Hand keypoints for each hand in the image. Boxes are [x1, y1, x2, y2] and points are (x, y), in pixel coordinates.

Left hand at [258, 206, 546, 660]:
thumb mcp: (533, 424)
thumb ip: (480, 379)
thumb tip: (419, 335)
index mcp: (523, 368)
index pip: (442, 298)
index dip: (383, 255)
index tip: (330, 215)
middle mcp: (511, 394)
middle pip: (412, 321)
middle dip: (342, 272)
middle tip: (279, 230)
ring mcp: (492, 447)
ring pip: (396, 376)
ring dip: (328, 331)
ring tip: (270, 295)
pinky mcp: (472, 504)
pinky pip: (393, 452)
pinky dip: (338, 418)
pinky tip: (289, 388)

──────────

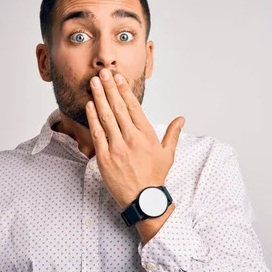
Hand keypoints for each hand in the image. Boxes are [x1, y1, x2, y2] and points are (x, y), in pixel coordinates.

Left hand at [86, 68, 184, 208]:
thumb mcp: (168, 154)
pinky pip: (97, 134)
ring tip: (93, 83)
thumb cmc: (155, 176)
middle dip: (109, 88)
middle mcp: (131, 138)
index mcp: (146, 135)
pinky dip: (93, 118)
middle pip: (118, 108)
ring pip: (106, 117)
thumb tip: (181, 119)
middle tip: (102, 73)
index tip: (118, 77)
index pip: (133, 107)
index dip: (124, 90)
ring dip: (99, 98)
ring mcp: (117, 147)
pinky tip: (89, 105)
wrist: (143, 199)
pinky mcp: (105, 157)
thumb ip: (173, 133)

──────────

- **Required action**: Each line above that has the word "ring" should be copied.

- **Written answer**:
ring mcp: (492, 447)
ring pip: (396, 376)
ring dip: (328, 331)
ring tip: (270, 295)
ring tip: (93, 83)
ring pip: (106, 117)
ring dip: (99, 98)
ring mcp: (117, 147)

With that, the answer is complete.